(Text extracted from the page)
━━━━━━━━━━━━━━━━━━━━━━━━━━━━━━
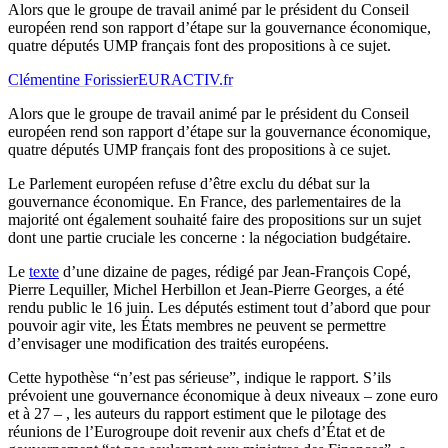
Alors que le groupe de travail animé par le président du Conseil
européen rend son rapport d’étape sur la gouvernance économique,
quatre députés UMP français font des propositions à ce sujet.
Clémentine Forissier
EURACTIV.fr
Alors que le groupe de travail animé par le président du Conseil
européen rend son rapport d’étape sur la gouvernance économique,
quatre députés UMP français font des propositions à ce sujet.
Le Parlement européen refuse d’être exclu du débat sur la
gouvernance économique. En France, des parlementaires de la
majorité ont également souhaité faire des propositions sur un sujet
dont une partie cruciale les concerne : la négociation budgétaire.
Le
texte
d’une dizaine de pages, rédigé par Jean-François Copé,
Pierre Lequiller, Michel Herbillon et Jean-Pierre Georges, a été
rendu public le 16 juin. Les députés estiment tout d’abord que pour
pouvoir agir vite, les États membres ne peuvent se permettre
d’envisager une modification des traités européens.
Cette hypothèse “n’est pas sérieuse”, indique le rapport. S’ils
prévoient une gouvernance économique à deux niveaux – zone euro
et à 27 – , les auteurs du rapport estiment que le pilotage des
réunions de l’Eurogroupe doit revenir aux chefs d’État et de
━━━━━━━━━━━━━━━━━━━━━━━━━━━━━━
Could you turn the material into a JSON list of strings, one string per line, leaving out blank lines and the picture?

[
  "Alors que le groupe de travail animé par le président du Conseil",
  "européen rend son rapport d’étape sur la gouvernance économique,",
  "quatre députés UMP français font des propositions à ce sujet.",
  "Clémentine Forissier",
  "EURACTIV.fr",
  "Alors que le groupe de travail animé par le président du Conseil",
  "européen rend son rapport d’étape sur la gouvernance économique,",
  "quatre députés UMP français font des propositions à ce sujet.",
  "Le Parlement européen refuse d’être exclu du débat sur la",
  "gouvernance économique. En France, des parlementaires de la",
  "majorité ont également souhaité faire des propositions sur un sujet",
  "dont une partie cruciale les concerne : la négociation budgétaire.",
  "Le",
  "texte",
  "d’une dizaine de pages, rédigé par Jean-François Copé,",
  "Pierre Lequiller, Michel Herbillon et Jean-Pierre Georges, a été",
  "rendu public le 16 juin. Les députés estiment tout d’abord que pour",
  "pouvoir agir vite, les États membres ne peuvent se permettre",
  "d’envisager une modification des traités européens.",
  "Cette hypothèse “n’est pas sérieuse”, indique le rapport. S’ils",
  "prévoient une gouvernance économique à deux niveaux – zone euro",
  "et à 27 – , les auteurs du rapport estiment que le pilotage des",
  "réunions de l’Eurogroupe doit revenir aux chefs d’État et de"
]